Fas'ın başkenti Rabat'ta Kral Beşinci Muhammed'in mozolesi (ortada). Kral'ın oğulları Hasan (solda) ve Abdullah da kendisiyle aynı mekânda yatmaktadır.

Kral Beşinci Muhammed 26 Şubat 1961’de bir estetik ameliyat için kendisine yapılan genel anestezi sonrası tekrar uyanamadı. Ölümü, ülkede büyük üzüntü doğurdu. Yerine, 32 yaşındaki oğlu Hasan geçti.

Kral Hasan, babasının attığı sağlam temeller üzerinde 38 yıl tahtta kaldı.
Kral Hasan, babasının attığı sağlam temeller üzerinde 38 yıl tahtta kaldı.

Fas’ın bağımsızlığını kazanmasında çok önemli rolü olan Kral Beşinci Muhammed’in hayatı, 5 yüzyıldır Fas’ı yöneten aile hanedanlığının Fas’ın yöneticisi olarak devam etmesini sağlama gayretleriyle geçti. İzlediği dikkatli iç politika ile Fas’ın milliyetçi politikacıları için güvenilir bir sultan olmuş ve bu önemli politikacılar her zaman Sultan’ın arkasında durmuştur. Bu güven sayesinde sürgüne gittiği halde tekrar geri dönmesi için Fransız yönetime baskı yapılmıştır. Kral Beşinci Muhammed, izlediği dengeli dış politika ile yeni müttefikler kazanarak, Fransa’ya karşı elini güçlendirmiştir. İlk yıllarda Fransa’nın kendisine verdiği ülkedeki arabulucu rolünü, kendi gücünü elde edene kadar Fransa’yı rahatsız etmeyecek şekilde kullanmıştır. Bu dengeli siyaset Kral’a ve krallığa bağımsızlığını kazandırmıştır.

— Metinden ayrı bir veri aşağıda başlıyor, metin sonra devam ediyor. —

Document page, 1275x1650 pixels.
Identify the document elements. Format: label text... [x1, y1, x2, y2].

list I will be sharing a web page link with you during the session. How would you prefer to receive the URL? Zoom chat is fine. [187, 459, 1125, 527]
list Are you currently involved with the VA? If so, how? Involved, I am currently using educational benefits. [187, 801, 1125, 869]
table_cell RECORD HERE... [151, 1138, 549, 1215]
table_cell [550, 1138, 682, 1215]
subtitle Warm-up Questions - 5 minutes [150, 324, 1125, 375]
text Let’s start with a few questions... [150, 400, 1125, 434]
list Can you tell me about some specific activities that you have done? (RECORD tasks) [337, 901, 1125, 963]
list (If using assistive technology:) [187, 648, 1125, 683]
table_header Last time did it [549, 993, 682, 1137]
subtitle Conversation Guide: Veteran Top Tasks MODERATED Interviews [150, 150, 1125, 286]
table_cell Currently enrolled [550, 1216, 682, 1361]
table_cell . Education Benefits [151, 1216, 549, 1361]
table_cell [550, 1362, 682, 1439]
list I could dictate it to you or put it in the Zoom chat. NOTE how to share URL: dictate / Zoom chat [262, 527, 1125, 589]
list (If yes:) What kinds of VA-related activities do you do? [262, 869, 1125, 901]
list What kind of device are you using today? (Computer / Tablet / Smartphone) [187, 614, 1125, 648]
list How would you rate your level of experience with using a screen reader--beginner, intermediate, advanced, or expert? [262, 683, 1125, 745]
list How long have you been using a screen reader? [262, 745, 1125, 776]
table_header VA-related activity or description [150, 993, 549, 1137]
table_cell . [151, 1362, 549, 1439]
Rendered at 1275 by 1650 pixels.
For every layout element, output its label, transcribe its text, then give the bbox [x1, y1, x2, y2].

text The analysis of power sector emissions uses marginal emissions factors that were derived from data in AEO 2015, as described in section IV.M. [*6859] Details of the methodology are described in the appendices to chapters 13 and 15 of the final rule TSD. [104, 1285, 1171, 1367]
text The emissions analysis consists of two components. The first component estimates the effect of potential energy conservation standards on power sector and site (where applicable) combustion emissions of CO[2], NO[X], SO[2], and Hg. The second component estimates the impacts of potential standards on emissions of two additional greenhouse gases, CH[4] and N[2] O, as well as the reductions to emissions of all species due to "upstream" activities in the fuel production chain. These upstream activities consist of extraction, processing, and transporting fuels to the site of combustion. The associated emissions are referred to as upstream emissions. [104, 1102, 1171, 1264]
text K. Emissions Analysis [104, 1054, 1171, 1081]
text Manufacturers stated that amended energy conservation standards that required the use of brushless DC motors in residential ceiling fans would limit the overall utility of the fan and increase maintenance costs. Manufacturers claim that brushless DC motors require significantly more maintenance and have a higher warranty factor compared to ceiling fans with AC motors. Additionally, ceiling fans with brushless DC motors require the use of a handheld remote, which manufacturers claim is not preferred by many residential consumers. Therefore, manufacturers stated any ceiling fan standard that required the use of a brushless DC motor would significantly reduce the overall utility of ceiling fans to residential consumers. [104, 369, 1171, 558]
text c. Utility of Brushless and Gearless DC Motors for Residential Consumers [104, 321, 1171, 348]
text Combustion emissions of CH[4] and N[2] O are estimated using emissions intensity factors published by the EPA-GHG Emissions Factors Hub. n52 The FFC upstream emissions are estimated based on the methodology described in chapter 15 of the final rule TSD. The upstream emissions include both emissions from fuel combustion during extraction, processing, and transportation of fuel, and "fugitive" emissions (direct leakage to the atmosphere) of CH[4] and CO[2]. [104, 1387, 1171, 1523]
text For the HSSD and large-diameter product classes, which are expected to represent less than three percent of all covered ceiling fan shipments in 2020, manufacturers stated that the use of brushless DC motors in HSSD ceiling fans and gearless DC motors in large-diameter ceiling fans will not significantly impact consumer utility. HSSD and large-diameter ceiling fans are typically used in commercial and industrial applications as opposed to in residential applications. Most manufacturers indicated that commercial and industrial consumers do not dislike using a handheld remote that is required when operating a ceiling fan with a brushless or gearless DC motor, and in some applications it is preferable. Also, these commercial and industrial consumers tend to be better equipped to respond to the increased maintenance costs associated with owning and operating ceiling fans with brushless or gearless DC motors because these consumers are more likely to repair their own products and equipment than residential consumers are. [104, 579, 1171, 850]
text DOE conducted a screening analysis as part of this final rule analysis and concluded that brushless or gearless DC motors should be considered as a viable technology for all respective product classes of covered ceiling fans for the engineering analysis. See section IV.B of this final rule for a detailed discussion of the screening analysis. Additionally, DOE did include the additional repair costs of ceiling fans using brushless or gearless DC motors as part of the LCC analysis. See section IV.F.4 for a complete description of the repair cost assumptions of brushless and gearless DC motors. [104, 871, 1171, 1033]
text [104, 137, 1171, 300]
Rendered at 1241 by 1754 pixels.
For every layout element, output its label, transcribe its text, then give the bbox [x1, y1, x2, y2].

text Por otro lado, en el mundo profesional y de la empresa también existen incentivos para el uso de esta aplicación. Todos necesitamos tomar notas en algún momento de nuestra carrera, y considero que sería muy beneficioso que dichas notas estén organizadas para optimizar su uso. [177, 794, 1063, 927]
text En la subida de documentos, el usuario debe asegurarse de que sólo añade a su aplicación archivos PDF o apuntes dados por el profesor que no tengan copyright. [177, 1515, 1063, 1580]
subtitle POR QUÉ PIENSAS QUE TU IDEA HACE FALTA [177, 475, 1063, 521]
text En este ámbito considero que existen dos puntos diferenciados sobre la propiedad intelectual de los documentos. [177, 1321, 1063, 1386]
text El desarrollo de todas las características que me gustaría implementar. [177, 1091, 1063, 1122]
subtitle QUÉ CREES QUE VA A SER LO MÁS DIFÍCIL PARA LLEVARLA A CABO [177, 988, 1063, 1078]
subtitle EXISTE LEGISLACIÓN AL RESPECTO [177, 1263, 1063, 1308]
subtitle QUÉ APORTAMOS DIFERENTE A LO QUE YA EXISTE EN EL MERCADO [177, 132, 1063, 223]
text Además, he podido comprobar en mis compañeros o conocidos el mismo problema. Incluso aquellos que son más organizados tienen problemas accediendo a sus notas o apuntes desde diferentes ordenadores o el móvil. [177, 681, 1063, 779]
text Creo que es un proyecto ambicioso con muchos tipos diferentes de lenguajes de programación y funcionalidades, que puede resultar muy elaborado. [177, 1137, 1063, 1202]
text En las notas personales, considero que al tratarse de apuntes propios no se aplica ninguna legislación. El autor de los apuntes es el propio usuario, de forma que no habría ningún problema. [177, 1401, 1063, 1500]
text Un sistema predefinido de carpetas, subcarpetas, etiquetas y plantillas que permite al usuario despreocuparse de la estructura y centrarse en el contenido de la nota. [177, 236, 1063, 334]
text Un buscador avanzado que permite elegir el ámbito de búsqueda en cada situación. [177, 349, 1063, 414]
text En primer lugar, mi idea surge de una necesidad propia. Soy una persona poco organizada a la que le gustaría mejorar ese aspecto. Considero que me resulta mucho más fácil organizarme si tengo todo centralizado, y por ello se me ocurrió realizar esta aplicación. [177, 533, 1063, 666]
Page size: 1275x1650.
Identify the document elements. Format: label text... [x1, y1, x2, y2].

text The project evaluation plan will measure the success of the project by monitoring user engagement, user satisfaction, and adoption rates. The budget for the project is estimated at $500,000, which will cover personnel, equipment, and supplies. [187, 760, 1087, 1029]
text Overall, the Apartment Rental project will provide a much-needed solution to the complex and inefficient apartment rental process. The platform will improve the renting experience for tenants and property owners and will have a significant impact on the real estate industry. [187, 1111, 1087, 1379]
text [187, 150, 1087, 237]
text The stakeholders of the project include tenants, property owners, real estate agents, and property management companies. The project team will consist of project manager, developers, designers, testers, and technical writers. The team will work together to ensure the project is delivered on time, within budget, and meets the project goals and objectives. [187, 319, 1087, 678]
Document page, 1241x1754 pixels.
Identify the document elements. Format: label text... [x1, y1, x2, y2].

Fas Kralı Altıncı Muhammed, 1999'dan beri tahtta.
Fas Kralı Altıncı Muhammed, 1999'dan beri tahtta.

Bu denge politikaları sayesinde Fas’ı hala Alevî ailesi yönetmektedir. 1999’da ölen Kral Hasan’ın tahtına oturan oğlu Altıncı Muhammed, hanedanın 23’üncü kralı olarak görev yapmaktadır.